Prompt> The word "look" marks the lines you need; copy each of them from the data.

[Records from a collection]
=== Section Start ===

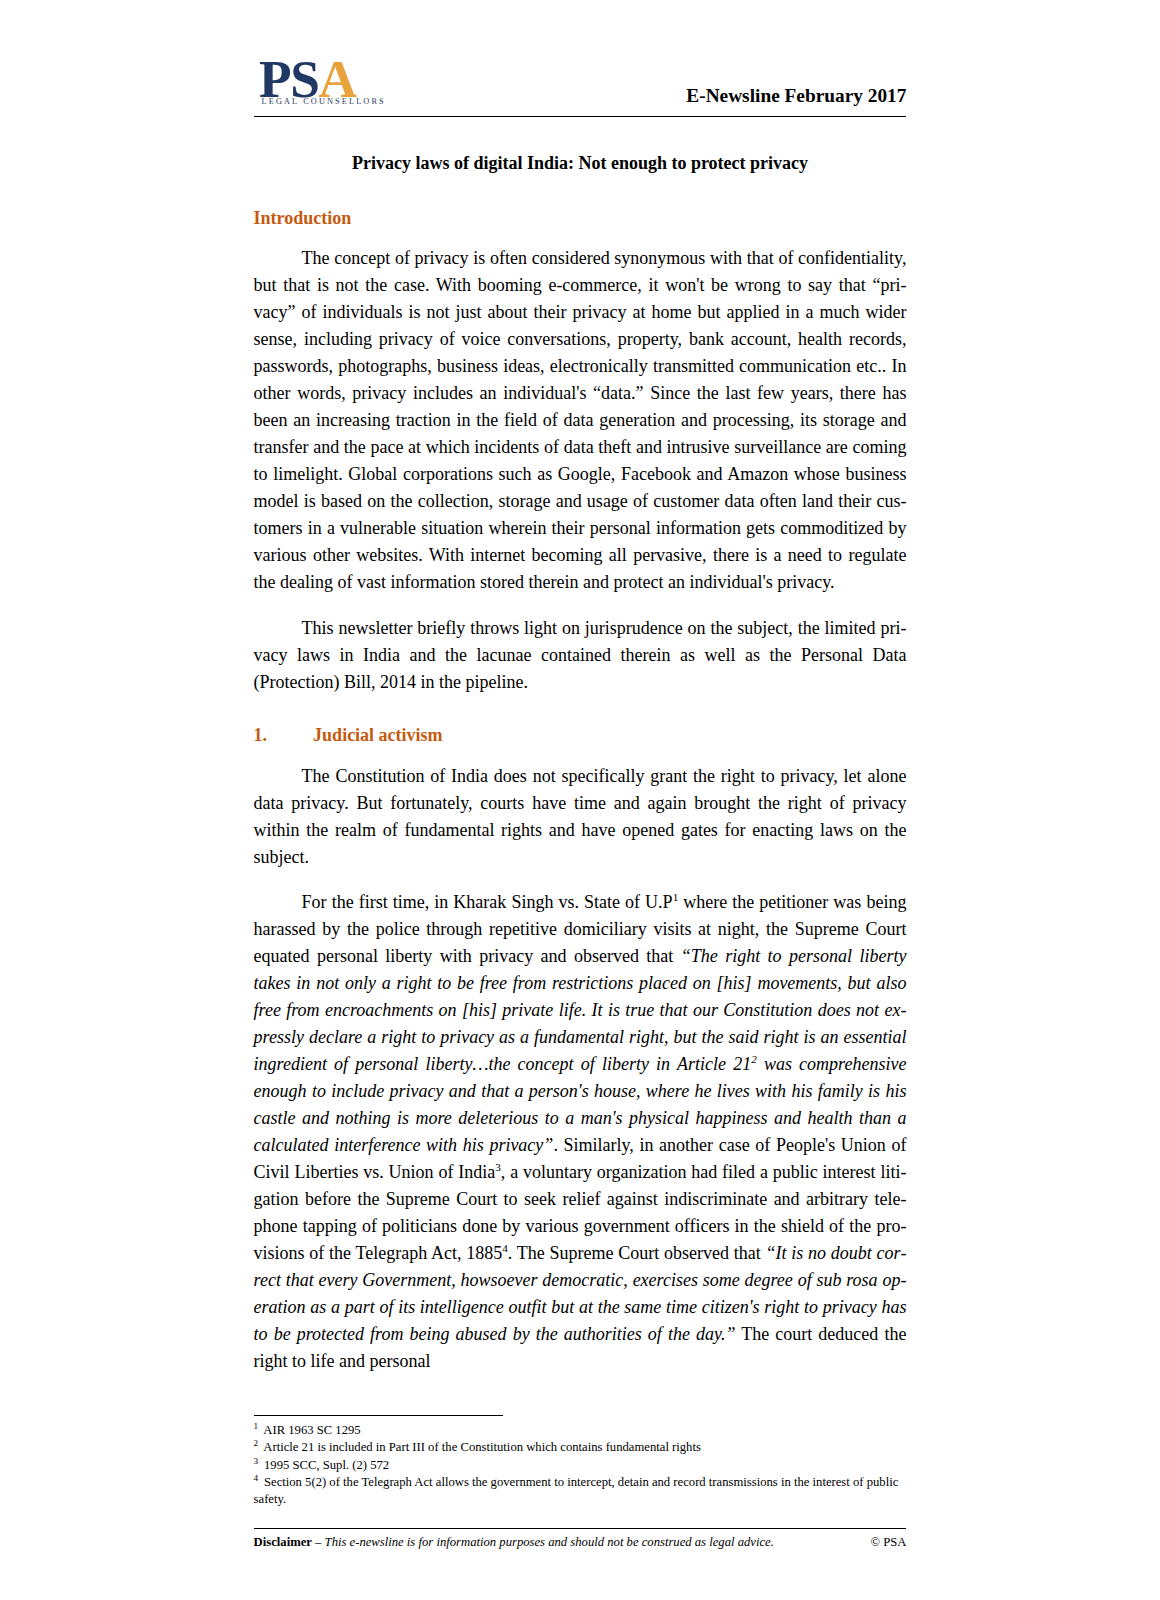PSA
LEGAL COUNSELLORS
E-Newsline February 2017
Privacy laws of digital India: Not enough to protect privacy
Introduction
The concept of privacy is often considered synonymous with that of confidentiality, but that is not the case. With booming e-commerce, it won't be wrong to say that “privacy” of individuals is not just about their privacy at home but applied in a much wider sense, including privacy of voice conversations, property, bank account, health records, passwords, photographs, business ideas, electronically transmitted communication etc.. In other words, privacy includes an individual's “data.” Since the last few years, there has been an increasing traction in the field of data generation and processing, its storage and transfer and the pace at which incidents of data theft and intrusive surveillance are coming to limelight. Global corporations such as Google, Facebook and Amazon whose business model is based on the collection, storage and usage of customer data often land their customers in a vulnerable situation wherein their personal information gets commoditized by various other websites. With internet becoming all pervasive, there is a need to regulate the dealing of vast information stored therein and protect an individual's privacy.
This newsletter briefly throws light on jurisprudence on the subject, the limited privacy laws in India and the lacunae contained therein as well as the Personal Data (Protection) Bill, 2014 in the pipeline.
1. Judicial activism
The Constitution of India does not specifically grant the right to privacy, let alone data privacy. But fortunately, courts have time and again brought the right of privacy within the realm of fundamental rights and have opened gates for enacting laws on the subject.
For the first time, in Kharak Singh vs. State of U.P1 where the petitioner was being harassed by the police through repetitive domiciliary visits at night, the Supreme Court equated personal liberty with privacy and observed that “The right to personal liberty takes in not only a right to be free from restrictions placed on [his] movements, but also free from encroachments on [his] private life. It is true that our Constitution does not expressly declare a right to privacy as a fundamental right, but the said right is an essential ingredient of personal liberty…the concept of liberty in Article 212 was comprehensive enough to include privacy and that a person's house, where he lives with his family is his castle and nothing is more deleterious to a man's physical happiness and health than a calculated interference with his privacy”. Similarly, in another case of People's Union of Civil Liberties vs. Union of India3, a voluntary organization had filed a public interest litigation before the Supreme Court to seek relief against indiscriminate and arbitrary telephone tapping of politicians done by various government officers in the shield of the provisions of the Telegraph Act, 18854. The Supreme Court observed that “It is no doubt correct that every Government, howsoever democratic, exercises some degree of sub rosa operation as a part of its intelligence outfit but at the same time citizen's right to privacy has to be protected from being abused by the authorities of the day.” The court deduced the right to life and personal
1 AIR 1963 SC 1295
2 Article 21 is included in Part III of the Constitution which contains fundamental rights
3 1995 SCC, Supl. (2) 572
4 Section 5(2) of the Telegraph Act allows the government to intercept, detain and record transmissions in the interest of public safety.
Disclaimer – This e-newsline is for information purposes and should not be construed as legal advice.
© PSA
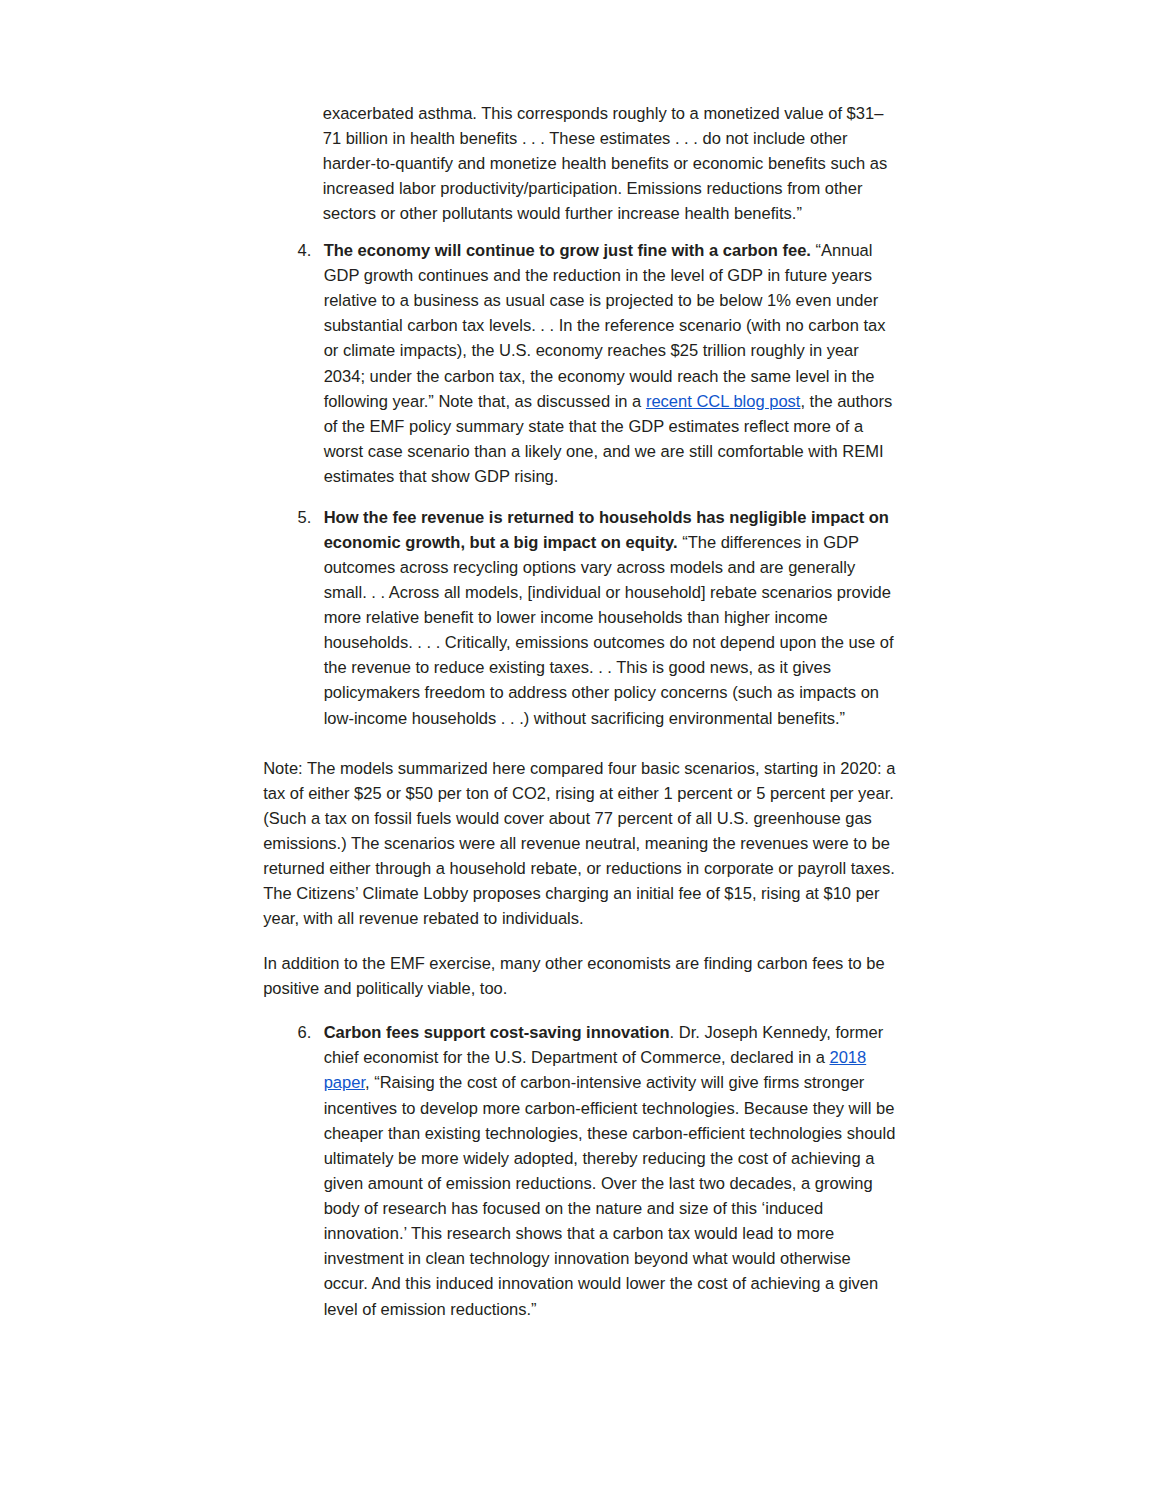exacerbated asthma. This corresponds roughly to a monetized value of $31–71 billion in health benefits . . . These estimates . . . do not include other harder-to-quantify and monetize health benefits or economic benefits such as increased labor productivity/participation. Emissions reductions from other sectors or other pollutants would further increase health benefits.”
The economy will continue to grow just fine with a carbon fee. “Annual GDP growth continues and the reduction in the level of GDP in future years relative to a business as usual case is projected to be below 1% even under substantial carbon tax levels. . . In the reference scenario (with no carbon tax or climate impacts), the U.S. economy reaches $25 trillion roughly in year 2034; under the carbon tax, the economy would reach the same level in the following year.” Note that, as discussed in a recent CCL blog post, the authors of the EMF policy summary state that the GDP estimates reflect more of a worst case scenario than a likely one, and we are still comfortable with REMI estimates that show GDP rising.
How the fee revenue is returned to households has negligible impact on economic growth, but a big impact on equity. “The differences in GDP outcomes across recycling options vary across models and are generally small. . . Across all models, [individual or household] rebate scenarios provide more relative benefit to lower income households than higher income households. . . . Critically, emissions outcomes do not depend upon the use of the revenue to reduce existing taxes. . . This is good news, as it gives policymakers freedom to address other policy concerns (such as impacts on low-income households . . .) without sacrificing environmental benefits.”
Note: The models summarized here compared four basic scenarios, starting in 2020: a tax of either $25 or $50 per ton of CO2, rising at either 1 percent or 5 percent per year. (Such a tax on fossil fuels would cover about 77 percent of all U.S. greenhouse gas emissions.) The scenarios were all revenue neutral, meaning the revenues were to be returned either through a household rebate, or reductions in corporate or payroll taxes. The Citizens’ Climate Lobby proposes charging an initial fee of $15, rising at $10 per year, with all revenue rebated to individuals.
In addition to the EMF exercise, many other economists are finding carbon fees to be positive and politically viable, too.
Carbon fees support cost-saving innovation. Dr. Joseph Kennedy, former chief economist for the U.S. Department of Commerce, declared in a 2018 paper, “Raising the cost of carbon-intensive activity will give firms stronger incentives to develop more carbon-efficient technologies. Because they will be cheaper than existing technologies, these carbon-efficient technologies should ultimately be more widely adopted, thereby reducing the cost of achieving a given amount of emission reductions. Over the last two decades, a growing body of research has focused on the nature and size of this ‘induced innovation.’ This research shows that a carbon tax would lead to more investment in clean technology innovation beyond what would otherwise occur. And this induced innovation would lower the cost of achieving a given level of emission reductions.”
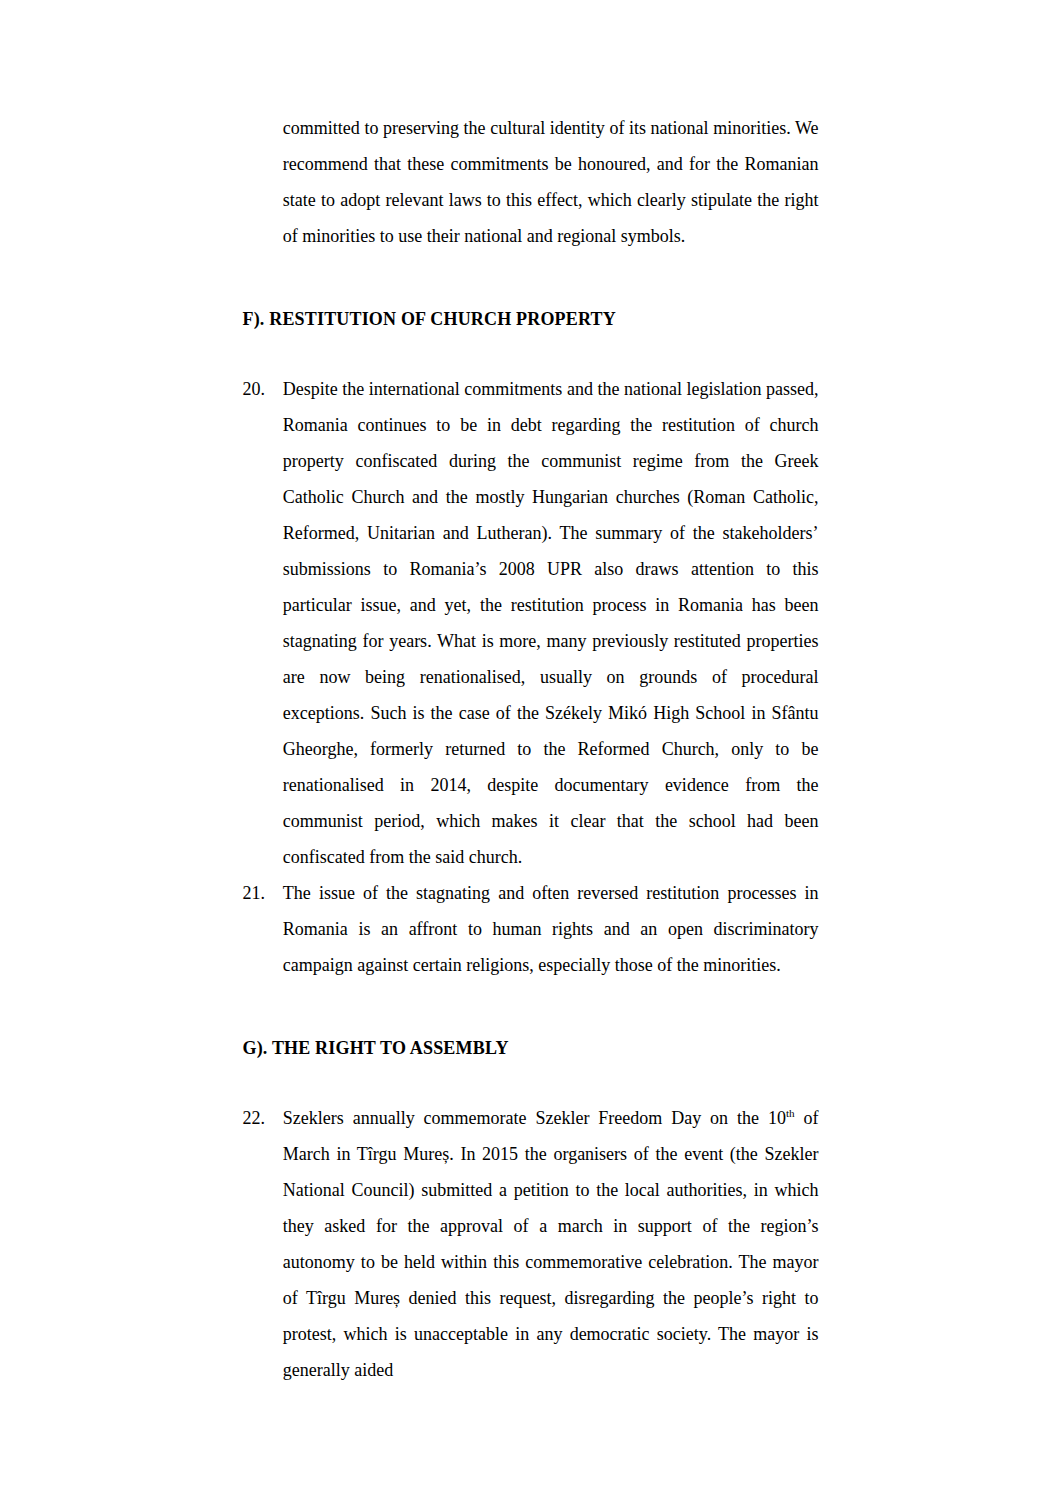committed to preserving the cultural identity of its national minorities. We recommend that these commitments be honoured, and for the Romanian state to adopt relevant laws to this effect, which clearly stipulate the right of minorities to use their national and regional symbols.
F). RESTITUTION OF CHURCH PROPERTY
20. Despite the international commitments and the national legislation passed, Romania continues to be in debt regarding the restitution of church property confiscated during the communist regime from the Greek Catholic Church and the mostly Hungarian churches (Roman Catholic, Reformed, Unitarian and Lutheran). The summary of the stakeholders’ submissions to Romania’s 2008 UPR also draws attention to this particular issue, and yet, the restitution process in Romania has been stagnating for years. What is more, many previously restituted properties are now being renationalised, usually on grounds of procedural exceptions. Such is the case of the Székely Mikó High School in Sfântu Gheorghe, formerly returned to the Reformed Church, only to be renationalised in 2014, despite documentary evidence from the communist period, which makes it clear that the school had been confiscated from the said church.
21. The issue of the stagnating and often reversed restitution processes in Romania is an affront to human rights and an open discriminatory campaign against certain religions, especially those of the minorities.
G). THE RIGHT TO ASSEMBLY
22. Szeklers annually commemorate Szekler Freedom Day on the 10th of March in Tîrgu Mureș. In 2015 the organisers of the event (the Szekler National Council) submitted a petition to the local authorities, in which they asked for the approval of a march in support of the region’s autonomy to be held within this commemorative celebration. The mayor of Tîrgu Mureș denied this request, disregarding the people’s right to protest, which is unacceptable in any democratic society. The mayor is generally aided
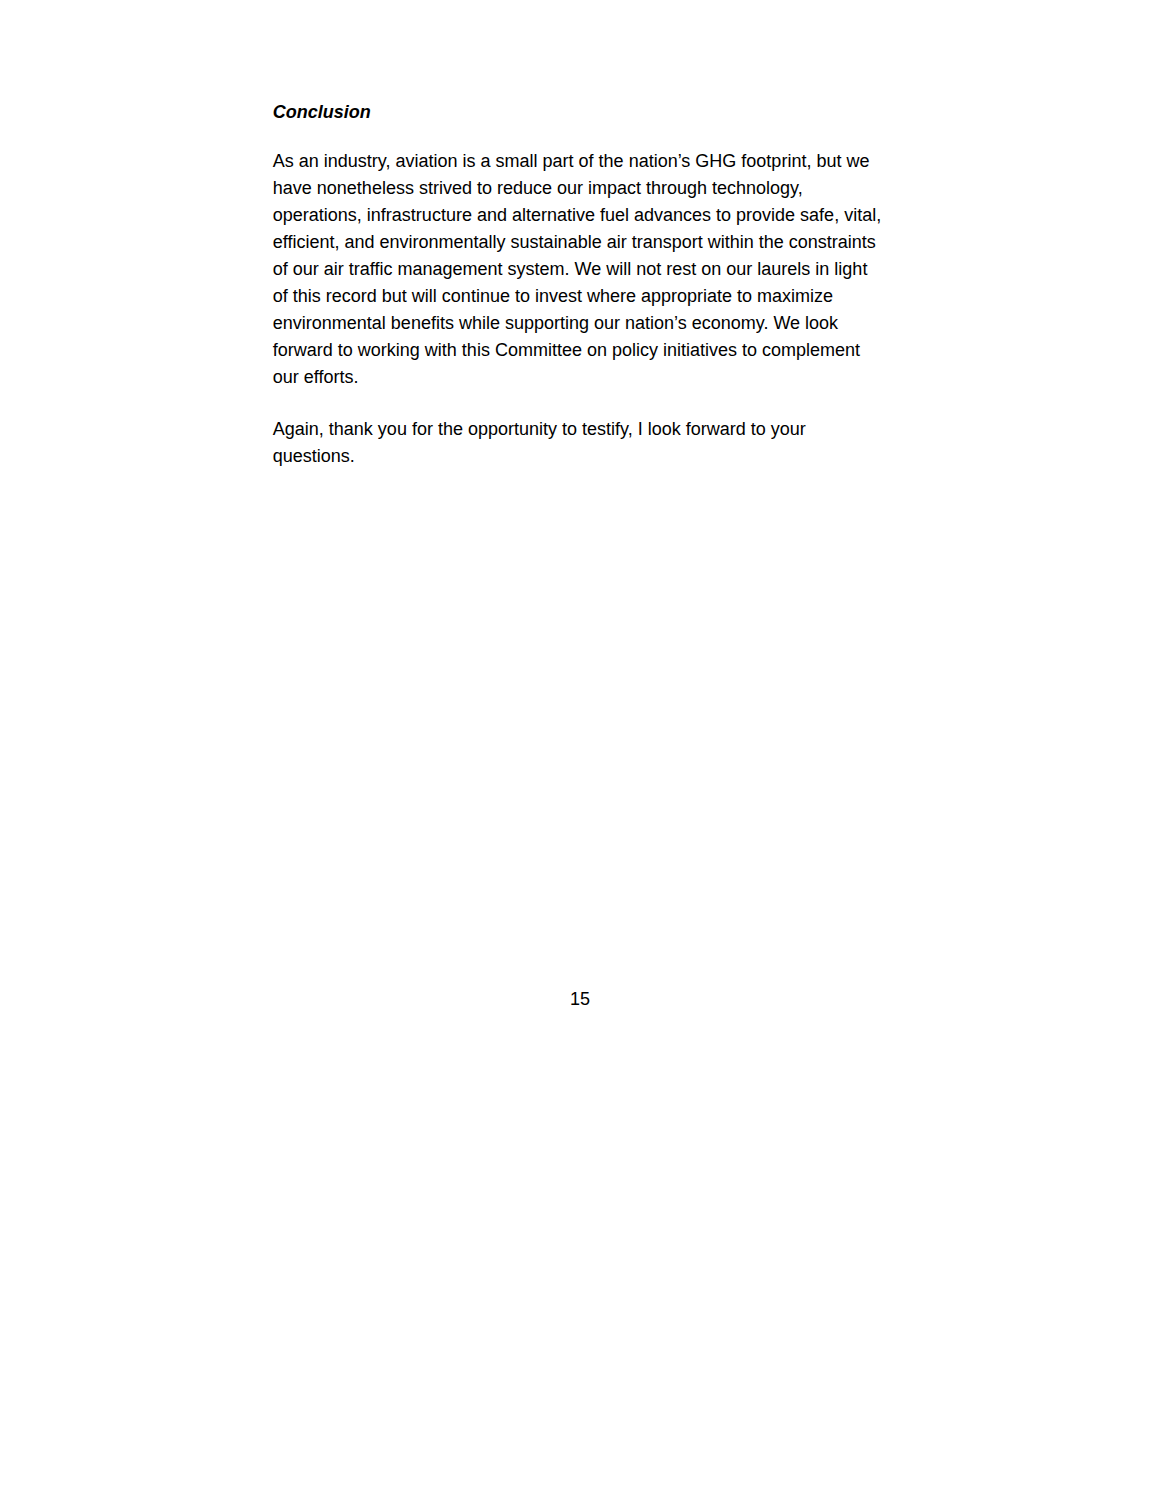Conclusion
As an industry, aviation is a small part of the nation’s GHG footprint, but we have nonetheless strived to reduce our impact through technology, operations, infrastructure and alternative fuel advances to provide safe, vital, efficient, and environmentally sustainable air transport within the constraints of our air traffic management system. We will not rest on our laurels in light of this record but will continue to invest where appropriate to maximize environmental benefits while supporting our nation’s economy. We look forward to working with this Committee on policy initiatives to complement our efforts.
Again, thank you for the opportunity to testify, I look forward to your questions.
15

=== Section End ===

Result>
As an industry, aviation is a small part of the nation’s GHG footprint, but we have nonetheless strived to reduce our impact through technology, operations, infrastructure and alternative fuel advances to provide safe, vital, efficient, and environmentally sustainable air transport within the constraints of our air traffic management system. We will not rest on our laurels in light of this record but will continue to invest where appropriate to maximize environmental benefits while supporting our nation’s economy. We look forward to working with this Committee on policy initiatives to complement our efforts.
Again, thank you for the opportunity to testify, I look forward to your questions.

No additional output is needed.